On Fri, Dec 02, 2005 at 03:04:17PM -0700, Mario Nigrovic-rvvk40 wrote:
Typical entry from .procmailrc:
:0
- ^(From|To|CC):.*@.*\
The :0 means procmail won't be using locking for this mailbox (which is perfectly fine, for Maildir), however:
#lock_method = flock lock_method = fcntl
Here you tell dovecot to use fcntl for locking. fcntl over NFS might work (depending on the client and server, and IIRC NetApp at least tries to do it right) but it has some fundamental flaws (NFS is stateless, locking obviously is not) so I would highly recommend you switch to dotlock, instead. In any case, it's the most reliable lock method over NFS. Since procmail won't be locking, you're only guarding against multiple instances of dovecot, which should all be using dotlock.

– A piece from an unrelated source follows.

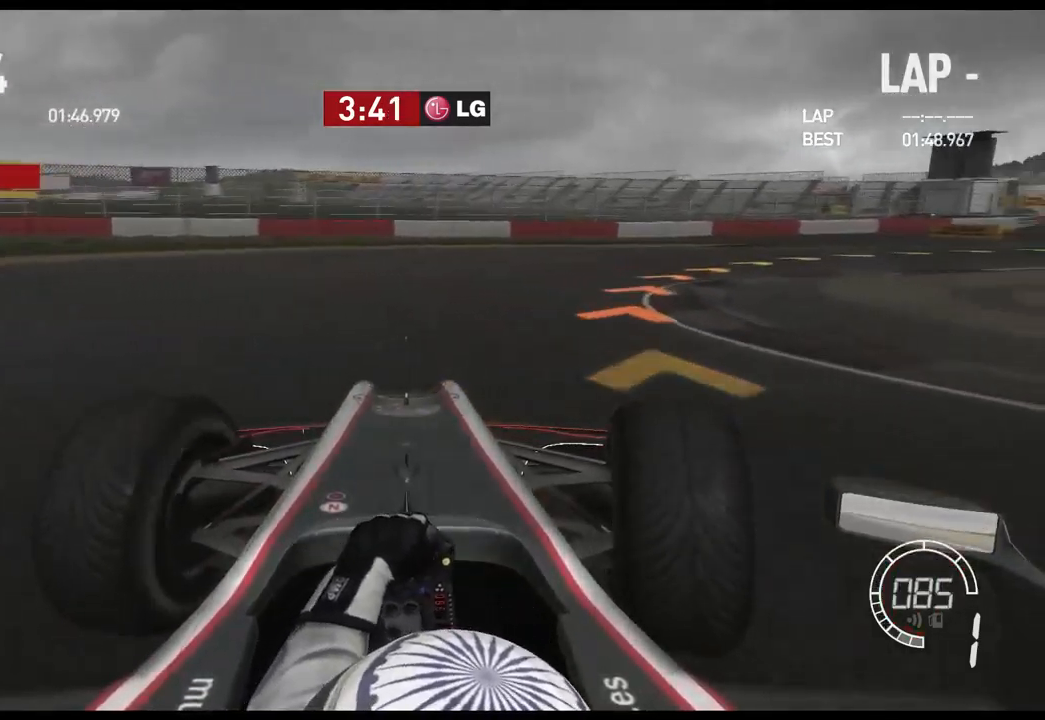
{"buttons": [], "left_stick": "right", "right_stick": "center", "events": []}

(Procmail can also use dotlocking if you want, but it uses a compile-time test to see which lock method it should use.)
#lock_method = dotlock
protocol imap { listen = *:2143 }
When I run as above (INDEX=MEMORY), I have access to all my mail, but I'm seeing literally thousands of .nfs files created all throughout my .mail/Maildir directories, and Thunderbird periodically locks up. As the filesystem fills with useless .nfs files (I deleted 10000 from ONE mailbox directory this morning), everything gets really, really slow, and I suspect this contributes to Thunder bird's problem.
.nfs* files are a hack used to deal with state (open files, quite likely your lockfiles) over the stateless NFS protocol.

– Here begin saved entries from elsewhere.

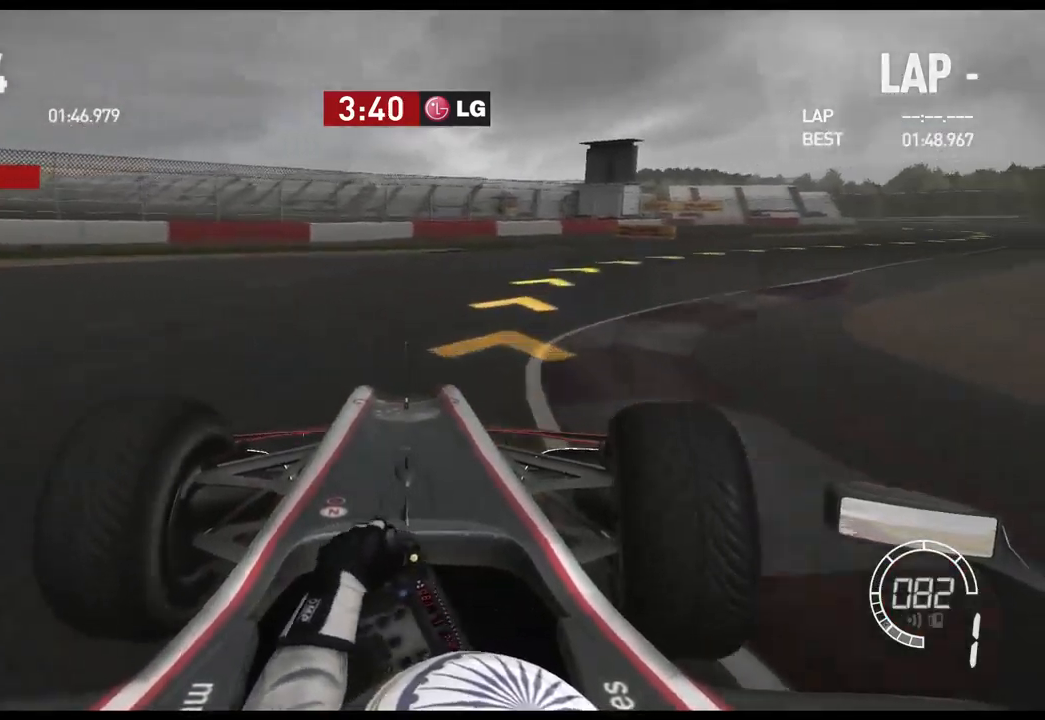
{"buttons": [], "left_stick": "right", "right_stick": "center", "events": []}
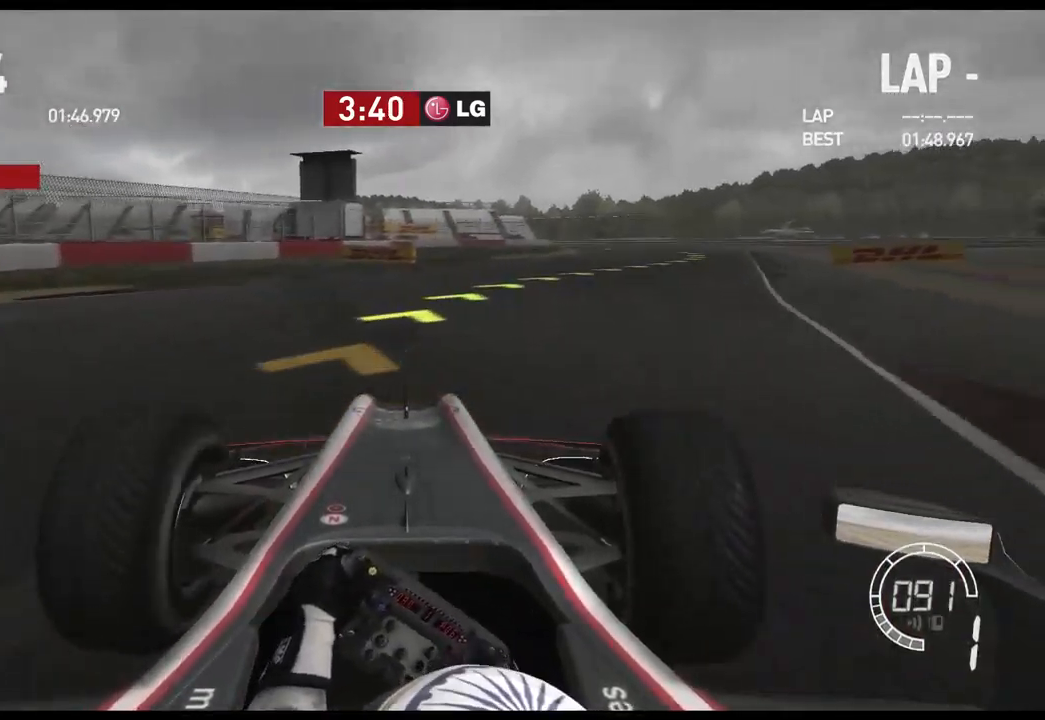
{"buttons": [], "left_stick": "right", "right_stick": "center", "events": []}
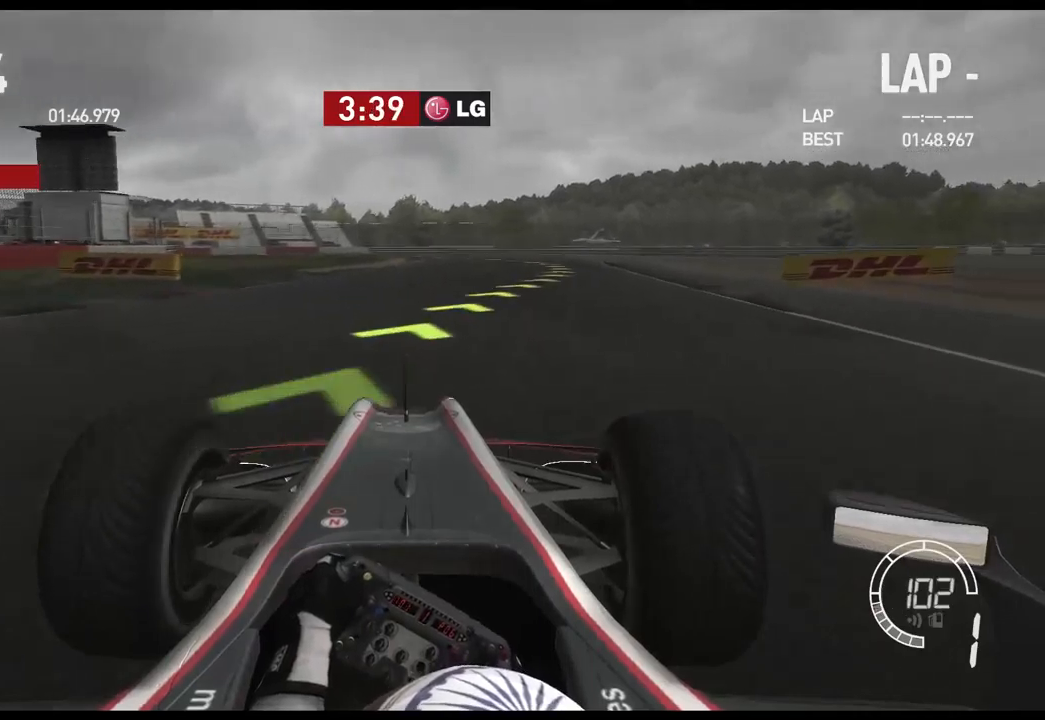
{"buttons": [], "left_stick": "right", "right_stick": "center", "events": []}
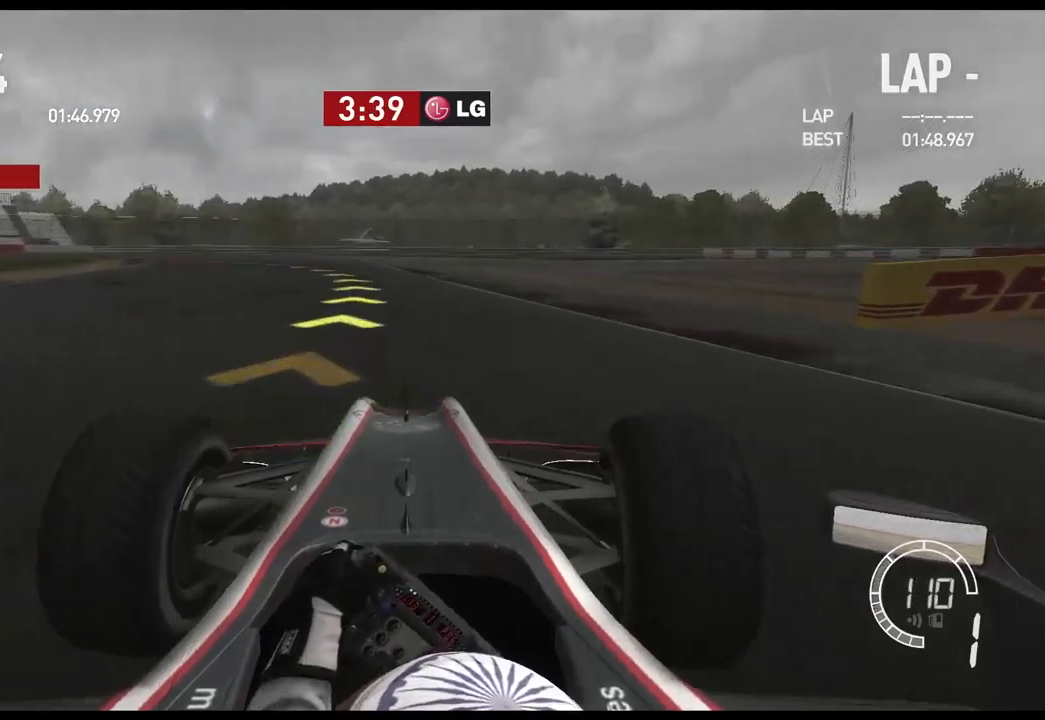
{"buttons": [], "left_stick": "left", "right_stick": "center", "events": [[50, "left_stick", "center"], [167, "left_stick", "left"]]}
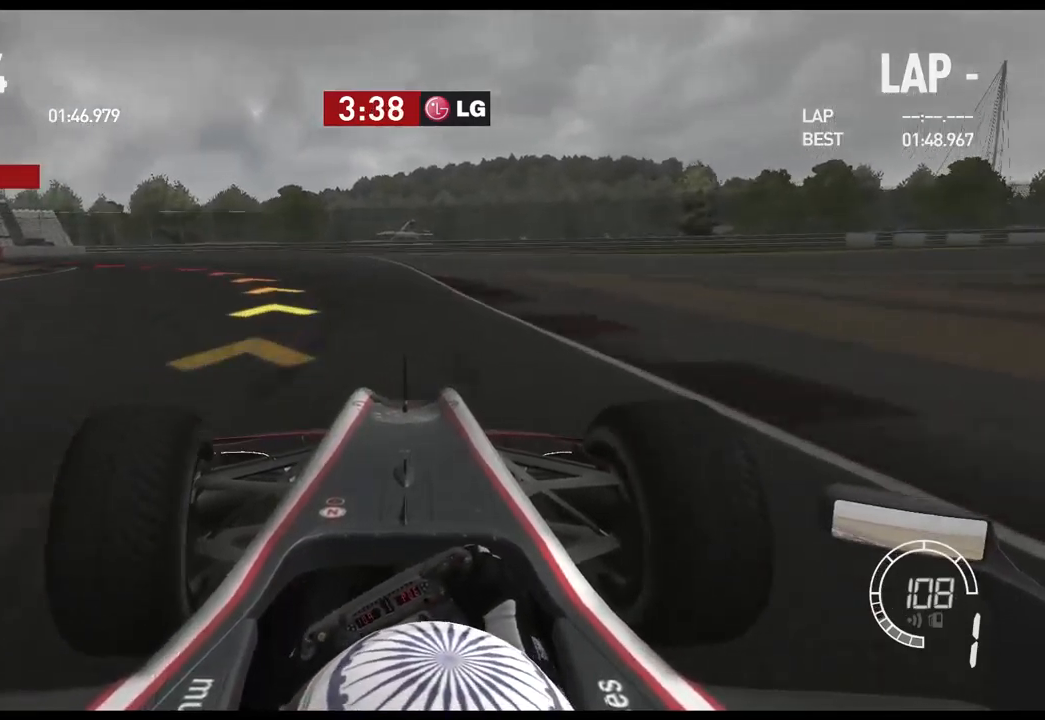
{"buttons": [], "left_stick": "left", "right_stick": "center", "events": []}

But, if I run with the INDEX on a local disk, many mailboxes will not load (the most critical ones, of course...), but also some do. My inbox will list messages, but cannot display any. Others won't even list messages.

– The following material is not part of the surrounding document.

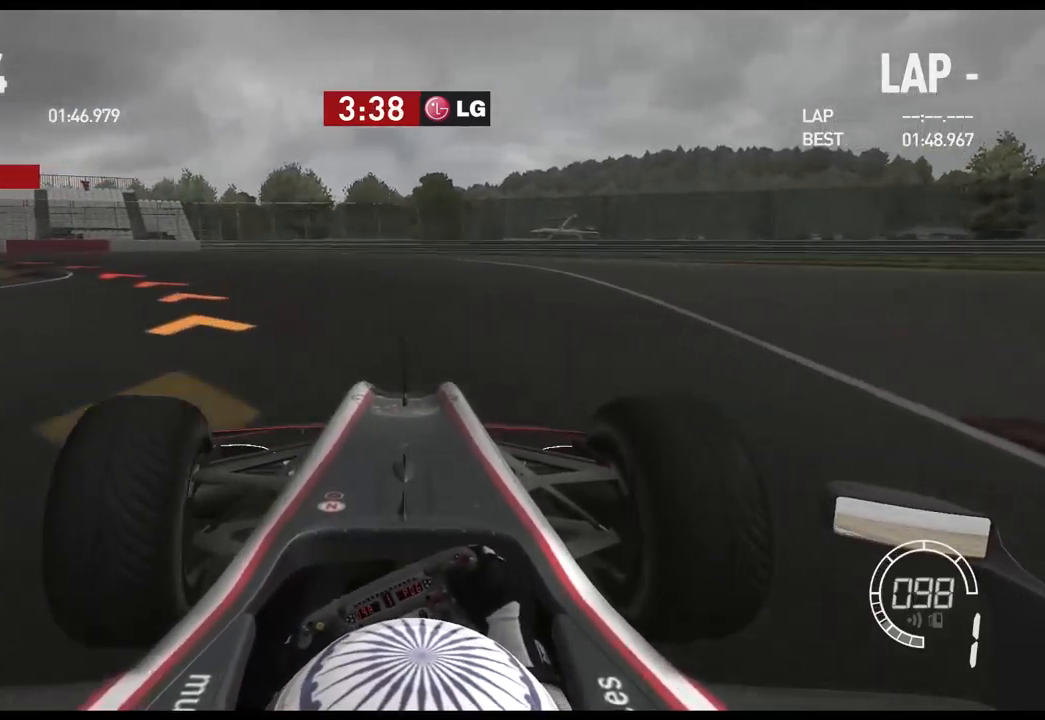
{"buttons": [], "left_stick": "left", "right_stick": "center", "events": []}
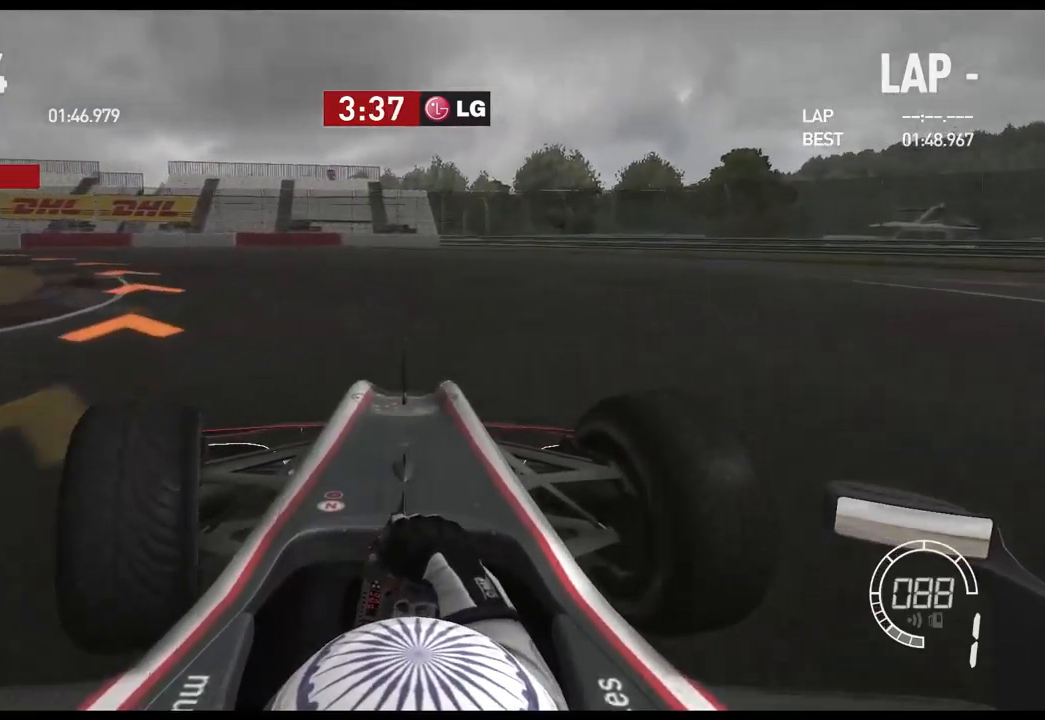
{"buttons": [], "left_stick": "left", "right_stick": "center", "events": []}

I'm not sure why a local index wouldn't work. It worked fine for us for a while, until we had too many users to be able to deal with the occasional index corruption. You may also want to place the control files on a local disk, by the way, since only dovecot uses them. Unless you have multiple servers that run dovecot, of course. Using local controlfiles may also relieve your locking woes, without switching locking mechanism (although dotlock also works fine for local filesystems.)